- _BRIEF_
Write out every line below that includes the word "find".

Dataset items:
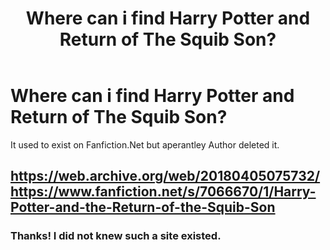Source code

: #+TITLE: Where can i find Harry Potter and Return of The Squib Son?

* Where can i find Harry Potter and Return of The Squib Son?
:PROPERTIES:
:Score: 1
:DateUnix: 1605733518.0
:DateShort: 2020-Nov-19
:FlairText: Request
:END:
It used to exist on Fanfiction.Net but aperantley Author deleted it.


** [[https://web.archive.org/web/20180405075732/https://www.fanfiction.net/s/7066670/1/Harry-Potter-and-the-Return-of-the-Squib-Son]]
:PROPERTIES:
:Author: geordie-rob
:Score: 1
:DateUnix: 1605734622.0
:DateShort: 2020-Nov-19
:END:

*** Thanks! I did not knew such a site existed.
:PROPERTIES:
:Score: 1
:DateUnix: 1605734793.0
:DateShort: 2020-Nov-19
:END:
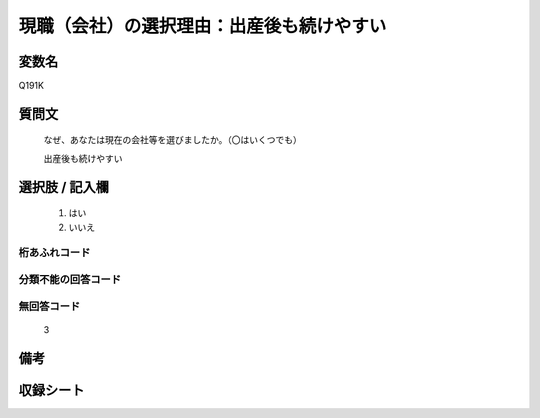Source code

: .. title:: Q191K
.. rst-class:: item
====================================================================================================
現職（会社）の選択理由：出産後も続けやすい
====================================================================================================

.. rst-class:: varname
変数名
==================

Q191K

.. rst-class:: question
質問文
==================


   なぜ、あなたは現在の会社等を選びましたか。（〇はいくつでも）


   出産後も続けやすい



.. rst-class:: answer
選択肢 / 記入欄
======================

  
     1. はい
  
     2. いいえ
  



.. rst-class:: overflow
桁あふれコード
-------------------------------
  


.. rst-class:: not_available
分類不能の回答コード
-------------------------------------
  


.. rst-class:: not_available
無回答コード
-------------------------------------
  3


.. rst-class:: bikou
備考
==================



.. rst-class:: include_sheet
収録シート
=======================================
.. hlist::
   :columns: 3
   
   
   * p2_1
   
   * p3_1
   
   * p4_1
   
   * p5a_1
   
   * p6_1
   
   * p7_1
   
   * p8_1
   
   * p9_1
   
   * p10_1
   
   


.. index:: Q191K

- _ANSWER FOR THIS EXERCISE_
: #+TITLE: Where can i find Harry Potter and Return of The Squib Son?
* Where can i find Harry Potter and Return of The Squib Son?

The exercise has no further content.